Problem to solve:
Transcribe all of the data, leaving nothing out and changing nothing.

====== Material for this exercise ======

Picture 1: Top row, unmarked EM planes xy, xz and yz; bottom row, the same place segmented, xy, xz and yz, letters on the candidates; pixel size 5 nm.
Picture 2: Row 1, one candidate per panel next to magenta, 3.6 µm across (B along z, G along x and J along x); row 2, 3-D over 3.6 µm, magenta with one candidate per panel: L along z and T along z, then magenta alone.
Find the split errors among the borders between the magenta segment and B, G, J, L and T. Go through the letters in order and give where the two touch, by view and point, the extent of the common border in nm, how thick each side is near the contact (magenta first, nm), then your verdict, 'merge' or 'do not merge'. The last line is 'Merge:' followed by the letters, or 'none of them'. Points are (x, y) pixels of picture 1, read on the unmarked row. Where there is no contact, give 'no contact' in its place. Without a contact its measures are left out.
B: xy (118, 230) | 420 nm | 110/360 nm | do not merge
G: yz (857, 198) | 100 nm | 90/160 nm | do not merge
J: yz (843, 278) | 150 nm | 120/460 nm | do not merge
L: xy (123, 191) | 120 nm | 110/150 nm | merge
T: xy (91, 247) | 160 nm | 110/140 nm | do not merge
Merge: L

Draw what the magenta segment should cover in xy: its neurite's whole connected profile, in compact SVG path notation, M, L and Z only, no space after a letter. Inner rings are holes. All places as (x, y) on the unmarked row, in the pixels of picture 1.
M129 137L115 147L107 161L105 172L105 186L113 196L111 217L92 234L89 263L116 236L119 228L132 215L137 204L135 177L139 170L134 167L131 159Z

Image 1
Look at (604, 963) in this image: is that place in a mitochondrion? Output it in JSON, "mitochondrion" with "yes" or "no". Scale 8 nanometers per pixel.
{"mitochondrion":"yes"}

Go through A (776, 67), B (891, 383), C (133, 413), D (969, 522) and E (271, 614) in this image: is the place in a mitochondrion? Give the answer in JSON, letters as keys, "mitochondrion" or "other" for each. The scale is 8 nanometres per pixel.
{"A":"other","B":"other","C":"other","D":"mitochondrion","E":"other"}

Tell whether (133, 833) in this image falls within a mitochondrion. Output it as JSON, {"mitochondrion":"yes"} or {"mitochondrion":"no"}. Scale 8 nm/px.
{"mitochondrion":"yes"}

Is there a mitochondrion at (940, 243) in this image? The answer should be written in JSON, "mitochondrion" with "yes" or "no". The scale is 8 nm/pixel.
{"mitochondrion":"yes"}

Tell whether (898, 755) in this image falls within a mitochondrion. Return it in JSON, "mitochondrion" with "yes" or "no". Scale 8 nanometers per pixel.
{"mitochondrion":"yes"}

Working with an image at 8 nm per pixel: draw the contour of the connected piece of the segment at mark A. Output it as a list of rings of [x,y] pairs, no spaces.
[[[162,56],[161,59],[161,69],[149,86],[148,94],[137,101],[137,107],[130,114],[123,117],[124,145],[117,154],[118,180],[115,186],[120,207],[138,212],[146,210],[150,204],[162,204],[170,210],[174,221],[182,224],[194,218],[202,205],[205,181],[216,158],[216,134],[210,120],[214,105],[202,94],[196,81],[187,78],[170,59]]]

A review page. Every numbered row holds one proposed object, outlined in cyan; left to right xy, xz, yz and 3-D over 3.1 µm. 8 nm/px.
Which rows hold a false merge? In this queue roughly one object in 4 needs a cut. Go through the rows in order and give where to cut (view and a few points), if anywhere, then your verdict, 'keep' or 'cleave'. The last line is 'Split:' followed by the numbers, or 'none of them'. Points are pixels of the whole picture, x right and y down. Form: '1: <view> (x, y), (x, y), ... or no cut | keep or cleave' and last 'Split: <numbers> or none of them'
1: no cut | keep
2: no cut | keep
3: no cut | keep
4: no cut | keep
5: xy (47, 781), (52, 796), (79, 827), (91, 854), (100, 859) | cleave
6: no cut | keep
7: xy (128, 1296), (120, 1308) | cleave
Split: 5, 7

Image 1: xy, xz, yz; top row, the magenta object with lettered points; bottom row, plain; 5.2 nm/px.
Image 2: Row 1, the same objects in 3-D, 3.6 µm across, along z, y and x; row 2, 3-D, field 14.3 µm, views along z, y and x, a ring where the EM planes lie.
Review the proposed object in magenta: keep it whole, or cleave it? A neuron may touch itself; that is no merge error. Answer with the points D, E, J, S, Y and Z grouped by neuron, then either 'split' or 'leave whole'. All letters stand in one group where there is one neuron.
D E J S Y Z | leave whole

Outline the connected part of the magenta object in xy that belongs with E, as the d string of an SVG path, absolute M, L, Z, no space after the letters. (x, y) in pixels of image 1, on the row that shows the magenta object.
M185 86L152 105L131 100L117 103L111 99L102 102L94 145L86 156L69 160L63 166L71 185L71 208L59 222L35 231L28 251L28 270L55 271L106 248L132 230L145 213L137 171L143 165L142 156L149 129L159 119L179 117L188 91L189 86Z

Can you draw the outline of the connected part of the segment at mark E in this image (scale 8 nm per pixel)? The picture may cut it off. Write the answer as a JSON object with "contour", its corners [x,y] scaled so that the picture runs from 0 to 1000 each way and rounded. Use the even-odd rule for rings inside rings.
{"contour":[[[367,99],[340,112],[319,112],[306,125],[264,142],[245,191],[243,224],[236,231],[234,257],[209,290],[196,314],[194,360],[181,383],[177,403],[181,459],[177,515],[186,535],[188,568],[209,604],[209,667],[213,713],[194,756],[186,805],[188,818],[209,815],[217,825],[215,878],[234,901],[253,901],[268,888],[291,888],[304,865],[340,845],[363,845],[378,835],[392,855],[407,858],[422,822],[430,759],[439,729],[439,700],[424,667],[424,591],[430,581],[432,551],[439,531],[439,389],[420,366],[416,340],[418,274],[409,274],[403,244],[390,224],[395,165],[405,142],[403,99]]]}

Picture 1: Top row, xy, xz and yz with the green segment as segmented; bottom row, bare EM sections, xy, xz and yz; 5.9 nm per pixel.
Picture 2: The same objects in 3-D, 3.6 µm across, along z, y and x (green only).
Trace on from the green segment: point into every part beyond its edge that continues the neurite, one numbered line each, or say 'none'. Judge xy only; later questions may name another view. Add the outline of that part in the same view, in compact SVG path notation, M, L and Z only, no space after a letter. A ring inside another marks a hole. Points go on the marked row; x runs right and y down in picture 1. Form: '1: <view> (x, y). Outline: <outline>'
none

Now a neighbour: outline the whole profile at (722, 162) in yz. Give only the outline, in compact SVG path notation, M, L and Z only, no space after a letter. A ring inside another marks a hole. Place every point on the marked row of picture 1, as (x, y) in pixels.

======

Response box:
Picture 1: Top row, unmarked EM planes xy, xz and yz; bottom row, the same place segmented, xy, xz and yz, letters on the candidates; pixel size 5 nm.
Picture 2: Row 1, one candidate per panel next to magenta, 3.6 µm across (B along z, G along x and J along x); row 2, 3-D over 3.6 µm, magenta with one candidate per panel: L along z and T along z, then magenta alone.
Find the split errors among the borders between the magenta segment and B, G, J, L and T. Go through the letters in order and give where the two touch, by view and point, the extent of the common border in nm, how thick each side is near the contact (magenta first, nm), then your verdict, 'merge' or 'do not merge'. The last line is 'Merge:' followed by the letters, or 'none of them'. Points are (x, y) pixels of picture 1, read on the unmarked row. Where there is no contact, give 'no contact' in its place. Without a contact its measures are left out.
B: xy (118, 230) | 420 nm | 110/360 nm | do not merge
G: yz (857, 198) | 100 nm | 90/160 nm | do not merge
J: yz (843, 278) | 150 nm | 120/460 nm | do not merge
L: xy (123, 191) | 120 nm | 110/150 nm | merge
T: xy (91, 247) | 160 nm | 110/140 nm | do not merge
Merge: L

Draw what the magenta segment should cover in xy: its neurite's whole connected profile, in compact SVG path notation, M, L and Z only, no space after a letter. Inner rings are holes. All places as (x, y) on the unmarked row, in the pixels of picture 1.
M129 137L115 147L107 161L105 172L105 186L113 196L111 217L92 234L89 263L116 236L119 228L132 215L137 204L135 177L139 170L134 167L131 159Z

Image 1
Look at (604, 963) in this image: is that place in a mitochondrion? Output it in JSON, "mitochondrion" with "yes" or "no". Scale 8 nanometers per pixel.
{"mitochondrion":"yes"}

Go through A (776, 67), B (891, 383), C (133, 413), D (969, 522) and E (271, 614) in this image: is the place in a mitochondrion? Give the answer in JSON, letters as keys, "mitochondrion" or "other" for each. The scale is 8 nanometres per pixel.
{"A":"other","B":"other","C":"other","D":"mitochondrion","E":"other"}

Tell whether (133, 833) in this image falls within a mitochondrion. Output it as JSON, {"mitochondrion":"yes"} or {"mitochondrion":"no"}. Scale 8 nm/px.
{"mitochondrion":"yes"}

Is there a mitochondrion at (940, 243) in this image? The answer should be written in JSON, "mitochondrion" with "yes" or "no". The scale is 8 nm/pixel.
{"mitochondrion":"yes"}

Tell whether (898, 755) in this image falls within a mitochondrion. Return it in JSON, "mitochondrion" with "yes" or "no". Scale 8 nanometers per pixel.
{"mitochondrion":"yes"}

Working with an image at 8 nm per pixel: draw the contour of the connected piece of the segment at mark A. Output it as a list of rings of [x,y] pairs, no spaces.
[[[162,56],[161,59],[161,69],[149,86],[148,94],[137,101],[137,107],[130,114],[123,117],[124,145],[117,154],[118,180],[115,186],[120,207],[138,212],[146,210],[150,204],[162,204],[170,210],[174,221],[182,224],[194,218],[202,205],[205,181],[216,158],[216,134],[210,120],[214,105],[202,94],[196,81],[187,78],[170,59]]]

A review page. Every numbered row holds one proposed object, outlined in cyan; left to right xy, xz, yz and 3-D over 3.1 µm. 8 nm/px.
Which rows hold a false merge? In this queue roughly one object in 4 needs a cut. Go through the rows in order and give where to cut (view and a few points), if anywhere, then your verdict, 'keep' or 'cleave'. The last line is 'Split:' followed by the numbers, or 'none of them'. Points are pixels of the whole picture, x right and y down. Form: '1: <view> (x, y), (x, y), ... or no cut | keep or cleave' and last 'Split: <numbers> or none of them'
1: no cut | keep
2: no cut | keep
3: no cut | keep
4: no cut | keep
5: xy (47, 781), (52, 796), (79, 827), (91, 854), (100, 859) | cleave
6: no cut | keep
7: xy (128, 1296), (120, 1308) | cleave
Split: 5, 7

Image 1: xy, xz, yz; top row, the magenta object with lettered points; bottom row, plain; 5.2 nm/px.
Image 2: Row 1, the same objects in 3-D, 3.6 µm across, along z, y and x; row 2, 3-D, field 14.3 µm, views along z, y and x, a ring where the EM planes lie.
Review the proposed object in magenta: keep it whole, or cleave it? A neuron may touch itself; that is no merge error. Answer with the points D, E, J, S, Y and Z grouped by neuron, then either 'split' or 'leave whole'. All letters stand in one group where there is one neuron.
D E J S Y Z | leave whole

Outline the connected part of the magenta object in xy that belongs with E, as the d string of an SVG path, absolute M, L, Z, no space after the letters. (x, y) in pixels of image 1, on the row that shows the magenta object.
M185 86L152 105L131 100L117 103L111 99L102 102L94 145L86 156L69 160L63 166L71 185L71 208L59 222L35 231L28 251L28 270L55 271L106 248L132 230L145 213L137 171L143 165L142 156L149 129L159 119L179 117L188 91L189 86Z

Can you draw the outline of the connected part of the segment at mark E in this image (scale 8 nm per pixel)? The picture may cut it off. Write the answer as a JSON object with "contour", its corners [x,y] scaled so that the picture runs from 0 to 1000 each way and rounded. Use the even-odd rule for rings inside rings.
{"contour":[[[367,99],[340,112],[319,112],[306,125],[264,142],[245,191],[243,224],[236,231],[234,257],[209,290],[196,314],[194,360],[181,383],[177,403],[181,459],[177,515],[186,535],[188,568],[209,604],[209,667],[213,713],[194,756],[186,805],[188,818],[209,815],[217,825],[215,878],[234,901],[253,901],[268,888],[291,888],[304,865],[340,845],[363,845],[378,835],[392,855],[407,858],[422,822],[430,759],[439,729],[439,700],[424,667],[424,591],[430,581],[432,551],[439,531],[439,389],[420,366],[416,340],[418,274],[409,274],[403,244],[390,224],[395,165],[405,142],[403,99]]]}

Picture 1: Top row, xy, xz and yz with the green segment as segmented; bottom row, bare EM sections, xy, xz and yz; 5.9 nm per pixel.
Picture 2: The same objects in 3-D, 3.6 µm across, along z, y and x (green only).
Trace on from the green segment: point into every part beyond its edge that continues the neurite, one numbered line each, or say 'none'. Judge xy only; later questions may name another view. Add the outline of that part in the same view, in compact SVG path notation, M, L and Z only, no space after a letter. A ring inside another marks a hole. Points go on the marked row; x runs right and y down in picture 1. Form: '1: <view> (x, y). Outline: <outline>'
none

Now a neighbour: outline the whole profile at (722, 162) in yz. Give only the outline, in compact SVG path notation, M, L and Z only, no space after a letter. A ring inside another marks a hole. Place every point on the marked row of picture 1, as (x, y) in pixels.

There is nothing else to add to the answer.